** BEGIN Material for this task **
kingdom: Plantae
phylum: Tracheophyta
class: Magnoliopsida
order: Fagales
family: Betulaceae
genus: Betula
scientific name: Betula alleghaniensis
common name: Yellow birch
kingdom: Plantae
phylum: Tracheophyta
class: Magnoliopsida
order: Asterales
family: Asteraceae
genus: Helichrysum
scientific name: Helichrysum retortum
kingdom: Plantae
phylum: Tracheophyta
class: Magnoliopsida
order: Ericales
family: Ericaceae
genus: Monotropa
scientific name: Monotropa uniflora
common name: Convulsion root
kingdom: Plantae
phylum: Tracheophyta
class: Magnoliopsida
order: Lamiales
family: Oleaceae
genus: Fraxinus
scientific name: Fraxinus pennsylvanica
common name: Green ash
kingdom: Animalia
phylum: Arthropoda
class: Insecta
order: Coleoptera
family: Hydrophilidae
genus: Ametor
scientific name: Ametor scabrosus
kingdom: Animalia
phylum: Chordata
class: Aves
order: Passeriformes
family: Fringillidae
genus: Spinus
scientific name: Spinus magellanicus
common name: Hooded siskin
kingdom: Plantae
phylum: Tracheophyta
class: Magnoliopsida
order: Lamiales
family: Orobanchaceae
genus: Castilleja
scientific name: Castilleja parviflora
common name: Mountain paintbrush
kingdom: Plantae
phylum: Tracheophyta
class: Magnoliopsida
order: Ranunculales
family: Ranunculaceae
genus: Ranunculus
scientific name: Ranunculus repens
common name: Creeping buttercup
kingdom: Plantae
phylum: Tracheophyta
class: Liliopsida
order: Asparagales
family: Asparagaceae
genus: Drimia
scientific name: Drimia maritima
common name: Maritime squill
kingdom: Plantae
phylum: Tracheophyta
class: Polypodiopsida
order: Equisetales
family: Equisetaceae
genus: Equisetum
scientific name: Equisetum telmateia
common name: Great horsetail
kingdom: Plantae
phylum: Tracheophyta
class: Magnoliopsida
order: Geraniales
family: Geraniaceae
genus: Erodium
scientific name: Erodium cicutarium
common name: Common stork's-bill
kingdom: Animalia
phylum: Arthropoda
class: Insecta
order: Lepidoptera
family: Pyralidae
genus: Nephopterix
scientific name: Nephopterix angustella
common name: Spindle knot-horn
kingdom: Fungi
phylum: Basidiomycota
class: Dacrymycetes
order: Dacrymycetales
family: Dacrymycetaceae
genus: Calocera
** END Material for this task **
● Challenge: Please repeat the lines above word for word, starting at the line that contains "family: Betulaceae" and ending at the line that contains "genus: Spinus".

● Task solution:
family: Betulaceae
genus: Betula
scientific name: Betula alleghaniensis
common name: Yellow birch
kingdom: Plantae
phylum: Tracheophyta
class: Magnoliopsida
order: Asterales
family: Asteraceae
genus: Helichrysum
scientific name: Helichrysum retortum
kingdom: Plantae
phylum: Tracheophyta
class: Magnoliopsida
order: Ericales
family: Ericaceae
genus: Monotropa
scientific name: Monotropa uniflora
common name: Convulsion root
kingdom: Plantae
phylum: Tracheophyta
class: Magnoliopsida
order: Lamiales
family: Oleaceae
genus: Fraxinus
scientific name: Fraxinus pennsylvanica
common name: Green ash
kingdom: Animalia
phylum: Arthropoda
class: Insecta
order: Coleoptera
family: Hydrophilidae
genus: Ametor
scientific name: Ametor scabrosus
kingdom: Animalia
phylum: Chordata
class: Aves
order: Passeriformes
family: Fringillidae
genus: Spinus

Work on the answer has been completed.